流血之处,必有刑堂。
杨夕一剑把谭文靖捅成了个半死不活的“漏”风箱,今天的【画地为牢】自然少不了她那份儿。
同来的医修一边儿把谭文靖按在地上缝补,一边儿碎碎念叨:
“哎呦,我说你这孩子是真傻吧?明知打不过那小牲口,你老上杆子找的什么揍呢?虽说咱们昆仑鼓励同门切磋,可你这都被切了多少刀了,怎么也没见变结实点呢?……哎,别动,缝歪歪了!”
刑堂连天祚面无表情的瞪着“小牲口”:“……”
可惜,杨小驴子在程家挨了几年揍,都没点亮那个叫“看人眼色”的技能点儿。
杨“小牲口”:“连师兄,你眼睛疼么?”
连天祚实在是不好跟牲口计较,唯有抬手放“笼子”,把那精力过剩的“小牲口”框进去。然后又习惯性的,把笼子的个头拍扁。
小牲口进了笼子仍不老实,歪着脖子叫唤:“连师兄,把你的【刑堂鬼面具】给我戴一下呗!”
“不行。”
“为什么呀?”
“规矩。”
“可是我师父的【战部避世钟】也给我用过呢!再说咱们现在都这么熟了……哎呀!”
她一激动,磕了脑袋。
连天祚:“……”
连天祚作为刑堂的一级行刑手,连天祚这半年来,跟杨夕之间的孽缘绝不仅仅是“熟”,而是基本快“糊”了。杨夕这小牲口,没脸没皮,又熊又作,屡教不改,凭着连续捅穿谭文靖三十八次这等全不把刑堂放在眼里的“骄人战绩”,牢牢霸占着“新生黑名单”的榜首,并且把第二名甩出了几条大街。

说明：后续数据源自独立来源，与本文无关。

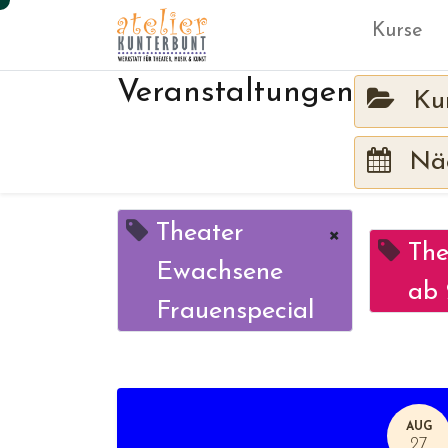
Kurse
Veranstaltungen
Ku
Näc
Theater
×
The
Ewachsene
ab 
Frauenspecial
AUG
27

而连天祚,因为是曾经离开昆仑,复又归来。那刑堂堂主高胜寒,肉身上是个病娇体弱易推倒的模样,精神上却很是有些刚愎自用的洁癖,对这种“二把刀子”很少委以重任。
连天祚回来之后,做的一直都是“修理兔崽子”的工作——麻烦、辛苦、又不讨好。
“刑堂与战部不同,非刑堂,不【鬼面】。”
连天祚抬抬手,又把杨夕的笼子,往上提了提个头。心中默默的想:熊孩子都长高了,岁月又怎能不催着人变老……

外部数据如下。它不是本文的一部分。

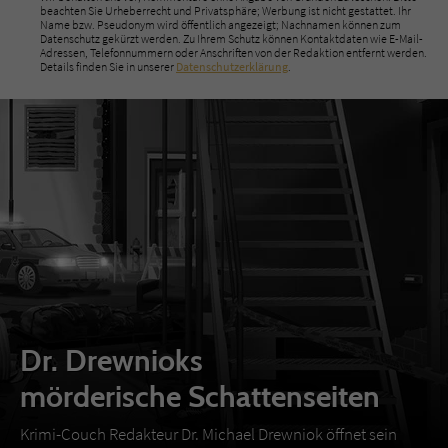
beachten Sie Urheberrecht und Privatsphäre; Werbung ist nicht gestattet. Ihr
Name bzw. Pseudonym wird öffentlich angezeigt; Nachnamen können zum
Datenschutz gekürzt werden. Zu Ihrem Schutz können Kontaktdaten wie E-Mail-
Adressen, Telefonnummern oder Anschriften von der Redaktion entfernt werden.
Details finden Sie in unserer
Datenschutzerklärung
.
Dr. Drewnioks
mörderische Schattenseiten
Krimi-Couch Redakteur Dr. Michael Drewniok öffnet sein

杨小驴子终于能在笼子里摆正脑袋了,却还不肯摆正死犟的心眼儿。
“我早晚也要进刑堂的!”
连天祚闻言一顿,慢吞吞道:“刑堂考核,第一条便要求十年内没有违过门规。”
“啥?”杨夕呆了,“我问事务殿的师兄,他怎么没给我讲?”
连天祚瞪着她:“……”
那是因为昆仑门规松泛,不禁偷师学艺,不禁功法外传,不禁弃师另拜,不禁一徒多师。甚至偷抢拐骗也不怎么管。
新弟子能违规的唯一一条,就是砍人!
杨夕讪讪的有点反应过来了。呃,师兄大概是觉得,就算不说,她个刚入门的小丫头,也总不至于给人开膛破肚吧……

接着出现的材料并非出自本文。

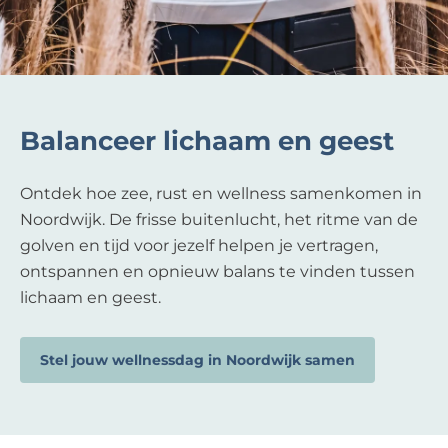
Balanceer lichaam en geest
Ontdek hoe zee, rust en wellness samenkomen in
Noordwijk. De frisse buitenlucht, het ritme van de
golven en tijd voor jezelf helpen je vertragen,
ontspannen en opnieuw balans te vinden tussen
lichaam en geest.
Stel jouw wellnessdag in Noordwijk samen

连天祚看“这牲口”似有悔意,收回瞪视,与“缝补”完伤患的医修同走。
“连师兄等等!”
连天祚转身:“又怎样?”
杨夕扒着笼子,指着连天祚的鬓角:“连师兄,我看你长白头发了,半年前还没有呢!是受伤了吗?”
同行的医修愣了一下,连忙去看连天祚的鬓角。须知一旦踏入仙途,天人五衰便早已离他们远去。而连天祚的鬓边,竟然真的生了一根白发!
连天祚把鬓角掖到耳后,挡开那医修的目光:“并不是。”
杨夕于是有点眼巴巴的:“那是元寿将尽了吗?”
连天祚淡淡“嗯”了一声。
那医修拼命给杨夕使眼色,这么伤人的话题,怎么能如此堂而皇之的问出来?可惜一双眼睛挤得都快抽筋了,杨小驴子的那个“看人眼色”的技能点,依然是灰暗的。
杨夕眨着一只黑幽幽的大眼睛:“那连师兄,你一定要努力修行,尽快把境界给提上去,我进刑堂之前,可千万别给坐化了!要是需要什么天材地宝,你跟我说,我帮你想办法!”
医修:“……”
“刑堂值守,并不适合女修。”连天祚看了杨夕一眼,转身离去,唇角却忍不住带了点笑意,“这牲口……”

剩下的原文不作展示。